Ce n’est pas la première fois qu’on a l’impression que le fantôme de Claude Béchard flotte au-dessus du Kamouraska. Avant le 19 février, date de la conférence de presse sur l’avenir de l’usine Bombardier à l’hôtel de ville de La Pocatière, jamais on n’avait comparé publiquement ses réalisations passées à celles du député actuel, Norbert Morin. Quand on entendait ce type de comparaison, nous, les journalistes, c’était toujours « off the record », comme on dit dans le métier.
Le 19 février, le président du syndicat des employés de l’usine Bombardier et conseiller municipal à la Ville de La Pocatière, Mario Guignard, a osé le faire. Questionné par ma collègue Stéphanie Gendron à savoir s’il y avait urgence d’agir pour maintenir les emplois à l’usine de La Pocatière, maintenant que le contrat du REM à Montréal avait échappé à Bombardier, Mario Guignard a comparé la situation actuelle au trou noir appréhendé il y a plus de 12 ans.

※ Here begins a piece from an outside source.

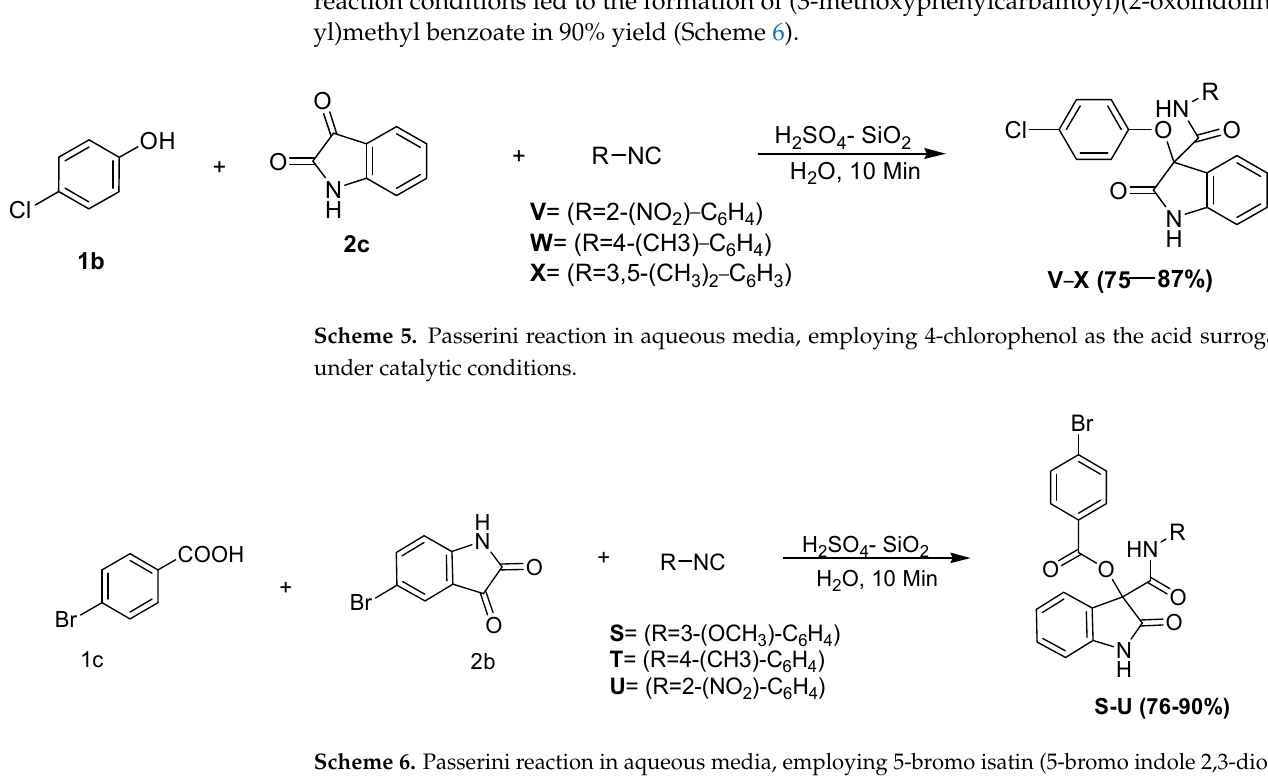
Table 3. Efficiency of the recycled catalyst in the model Passerini reaction.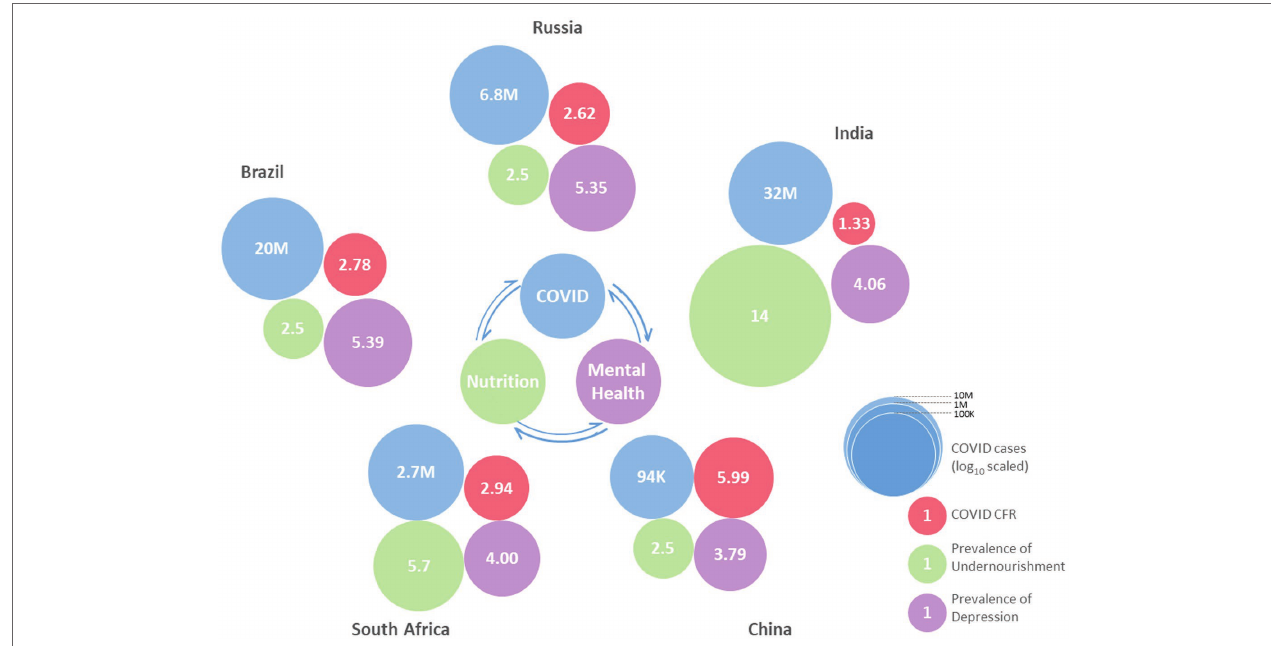
FIGURE 7 | Set-up of COVID-19 cases, case fatality rate (CFR), undernourishment, and mental disorders in BRICS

En 2006, les gens étaient descendus dans la rue par centaines à La Pocatière pour réclamer du gouvernement qu’il octroie le contrat de renouvellement des voitures du métro de Montréal à Bombardier. Et c’est à l’évocation de ce souvenir passé que Mario Guinard a fait ce que personne n’avait encore fait publiquement : faire appel au fantôme de Claude, en rappelant que c’était le défunt député-ministre de Kamouraska-Témiscouata qui représentait le comté à l’Assemblée nationale, à l’époque. Fin de la conférence de presse.
Quelques minutes plus tard, Norbert Morin, alors présent, n’avait sûrement pas encore avalé la pilule lorsque Mario Guignard a précisé ses propos. « On (Norbert Morin) a de la bonne volonté dans la défense des dossiers, mais on sent qu’il y a moins d’agressivité », a-t-il ajouté.
Les « orphelins » de Côte-du-Sud
Ce n’était qu’une question de temps avant que cette référence à Claude Béchard ne finisse par sortir publiquement. Depuis son décès, nombre d’électeurs de la région ont l’impression que le Kamouraska est laissé à lui-même. Et comme le passé est toujours plus reluisant que le présent, l’imaginaire collectif régional a assimilé les années Béchard comme ayant été plutôt favorables au « doux pays. »
Parce qu’il faut se le dire, depuis la création du comté de Côte-du-Sud, lors de l’élection générale de 2012, le Kamouraska se retrouve aujourd’hui bien loin des « centres décisionnels. » Trop à l’ouest dans un Bas-Saint-Laurent contrôlé sur le plan administratif à partir de Rimouski, il se retrouve maintenant trop à l’est d’une circonscription où le pouvoir économique est concentré principalement autour de Montmagny.
Côté « dossiers chauds », les gens se rappellent l’ardeur que Claude Béchard a mis à défendre Bombardier ou même l’énergie qu’il a mis pour que la construction de la nouvelle urgence à l’Hôpital de La Pocatière se réalise enfin. Comme ces deux « institutions » défrayent aujourd’hui la manchette pour les raisons qu’on connaît, les comparatifs sont donc faciles à faire et la perception que Claude Béchard représentait mieux ou défendait mieux la région au gouvernement n’est que renforcée.
Dans les faits, Norbert Morin a peut-être juste hérité d’un contexte moins favorable au Kamouraska en ce qui concerne les « dossiers chauds » du moment. En santé, la réforme de Gaétan Barrette et la centralisation qui en découle vers Rimouski nuiraient à l’accessibilité aux soins dans la région, et pour Bombardier, il ne serait pas surprenant que le gouvernement ait un fort désir de jouer de prudence avec l’entreprise. La saga Bombardier Aéronautique où les hauts dirigeants de l’entreprise se sont versé des primes de 33 M$, quelques mois à peine après que le gouvernement ait volé au secours de la CSeries en injectant 1 MM $ d’argent public, a fait beaucoup de tort au nom Bombardier au Québec.
Mais contexte favorable ou non, la réalité, c’est qu’en politique, les perceptions, qu’elles soient fondées, ou non, sont toujours plus fortes que la réalité. Norbert Morin le sait. Pour cette raison, les chaussures de Claude seront toujours difficiles à chausser au Kamouraska, pour lui, comme pour un autre. Et c’est pourquoi François Legault aura fort à faire pour trouver la perle rare, s’il désire remporter le comté à la prochaine élection. Parce qu’au-delà des promesses, ce que le Kamouraska espère, ce n’est pas un député, mais un superhéros!